Once the championship boom hit New York, it exploded in earnest. Only 277 days after Joe Namath made good on his Super Bowl III guarantee, the Mets won the World Series. And only 204 days beyond that blue-and-orange letter date of October 16, 1969, the Knicks were crowned NBA champions, on May 8, 1970. Another Knick title was registered just over three years later. A year after that, it was the Nets’ turn to make New York proud. Dr. J and his teammates turned the ABA trick again two years later.

Then the New York Nets (like their league) ceased to exist as such and no New York or New York-ish professional basketball championship has been secured since May 13, 1976 — not in Northern New Jersey, not in Manhattan and not in Brooklyn. But the sports championships kept coming to New York in the late 1970s, as the Yankees won a pair of World Series in back-to-back fashion in ’77 and ’78 (while the Cosmos were winning the briefly big-time Soccer Bowl in the same two seasons).

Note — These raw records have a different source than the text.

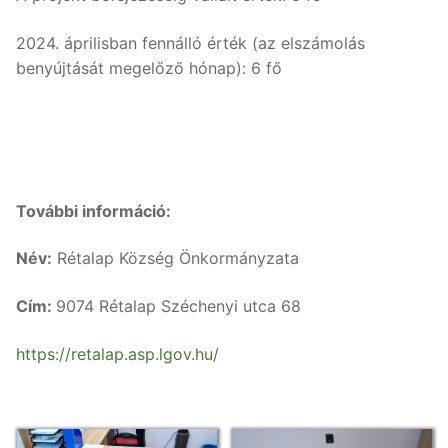
2024. áprilisban fennálló érték (az elszámolás
benyújtását megelőző hónap): 6 fő
További információ:
Név:
Rétalap Község Önkormányzata
Cím:
9074 Rétalap Széchenyi utca 68
https://retalap.asp.lgov.hu/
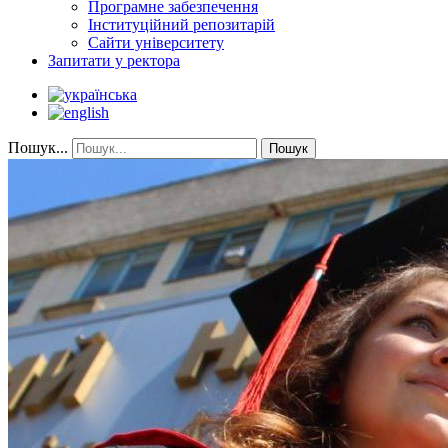
Програмне забезпечення
Інституційний репозитарій
Сайти університету
Запитати у ректора
Пошук...
Пошук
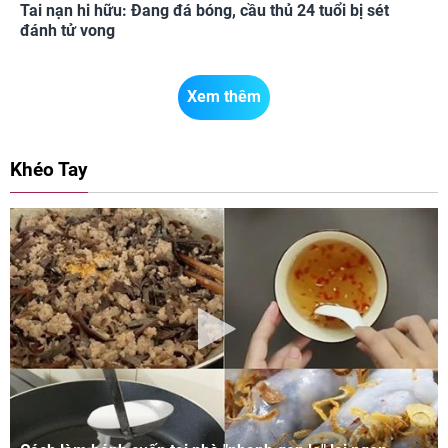
Tai nạn hi hữu: Đang đá bóng, cầu thủ 24 tuổi bị sét
đánh tử vong
Xem thêm
Khéo Tay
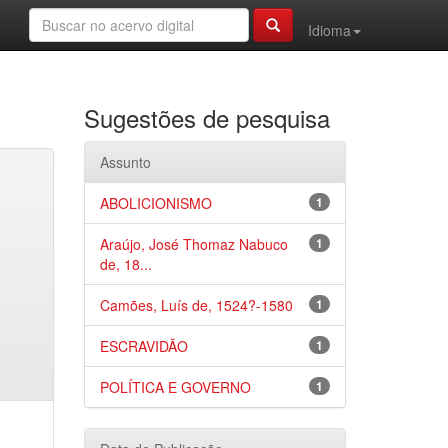
Idioma
Sugestões de pesquisa
Assunto
ABOLICIONISMO
1
Araújo, José Thomaz Nabuco
1
de, 18...
Camões, Luís de, 1524?-1580
1
ESCRAVIDÃO
1
POLÍTICA E GOVERNO
1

As the 1980s dawned, the Islanders, formed in 1972, kept New York’s championship thirst slaked with four consecutive Stanley Cups.

After the last of those ice hockey chalices was hoisted in good old Uniondale [7], New York went dry for 1,259 days, which represented the longest drought to date of the post-Namath period. Who came to New York’s rescue while the Islanders, Rangers, Devils (who showed up in East Rutherford in 1982), Knicks, Nets, Jets, Giants and Yankees came up perennially short after May 17, 1983?

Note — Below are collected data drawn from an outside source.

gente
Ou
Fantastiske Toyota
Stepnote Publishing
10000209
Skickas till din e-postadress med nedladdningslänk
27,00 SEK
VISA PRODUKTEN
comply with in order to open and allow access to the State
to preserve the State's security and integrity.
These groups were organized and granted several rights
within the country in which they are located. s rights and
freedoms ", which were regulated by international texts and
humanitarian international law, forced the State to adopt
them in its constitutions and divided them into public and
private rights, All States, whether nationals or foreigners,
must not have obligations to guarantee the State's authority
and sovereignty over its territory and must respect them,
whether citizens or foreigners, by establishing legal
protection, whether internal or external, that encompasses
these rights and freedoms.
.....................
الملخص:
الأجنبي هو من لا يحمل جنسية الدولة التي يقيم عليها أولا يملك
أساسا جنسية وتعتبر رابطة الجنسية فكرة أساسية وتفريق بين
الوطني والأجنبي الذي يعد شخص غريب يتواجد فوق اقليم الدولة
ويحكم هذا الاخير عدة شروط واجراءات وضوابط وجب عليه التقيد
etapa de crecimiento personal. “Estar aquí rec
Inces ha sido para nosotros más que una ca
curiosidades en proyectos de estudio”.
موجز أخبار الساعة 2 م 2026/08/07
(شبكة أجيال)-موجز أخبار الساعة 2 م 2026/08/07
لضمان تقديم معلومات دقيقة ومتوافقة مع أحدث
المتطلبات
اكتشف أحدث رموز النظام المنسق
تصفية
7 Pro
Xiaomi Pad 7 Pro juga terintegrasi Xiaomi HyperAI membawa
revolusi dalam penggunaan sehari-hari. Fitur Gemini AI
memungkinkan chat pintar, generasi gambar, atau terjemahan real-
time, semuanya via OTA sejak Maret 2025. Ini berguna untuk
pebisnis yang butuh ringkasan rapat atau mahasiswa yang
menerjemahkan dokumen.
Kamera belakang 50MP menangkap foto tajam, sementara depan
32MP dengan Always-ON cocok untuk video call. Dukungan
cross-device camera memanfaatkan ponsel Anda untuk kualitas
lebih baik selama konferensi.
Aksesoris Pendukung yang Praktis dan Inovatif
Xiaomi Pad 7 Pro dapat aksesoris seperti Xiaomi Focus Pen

Why, the New York Mets! They won the World Series on October 27, 1986, and they provided such an inspirational example, the Giants went out and won Super Bowl XXI on January 25, 1987, exactly 90 days later. It made for the fourth-shortest championship drought in New York sports history, the briefest since 1956.

Things dried up again from there, though. The Giants had to pick up where they left off 1,463 days earlier by taking Super Bowl XXV on January 27, 1991. The Rangers kicked in a Cup 1,234 days after that, with the Devils matching their feat another 370 days hence. New York/New Jersey didn’t have to do a lot of waiting in the years ahead, with four baseball and two hockey championships falling the area’s way between 1996 and 2003.

Then it grew dry again, as there’d be a 1,700-day void between the Devils’ third cup (June 9, 2003) and the Giants’ third Super Bowl (February 3, 2008); New York had not waited that long for a championship since Broadway Joe’s signature moment. There’d be a World Series won by somebody local on November 4, 2009, then that fourth Giants Super Bowl on February 5, 2012, snapping a champless stretch of 1,157 days, a figure we’ve since surpassed as we wait and wait and wait for another…as we wait for the one we really want.

All told, there were 59 major professional sports championships won by eleven franchises situated in the New York City area between 1905 and 2012. New York needs a 60th in 2015. There’s only one New York team that can bring it home this calendar year.

There’s nobody else to whom we’d rather assign this vital task.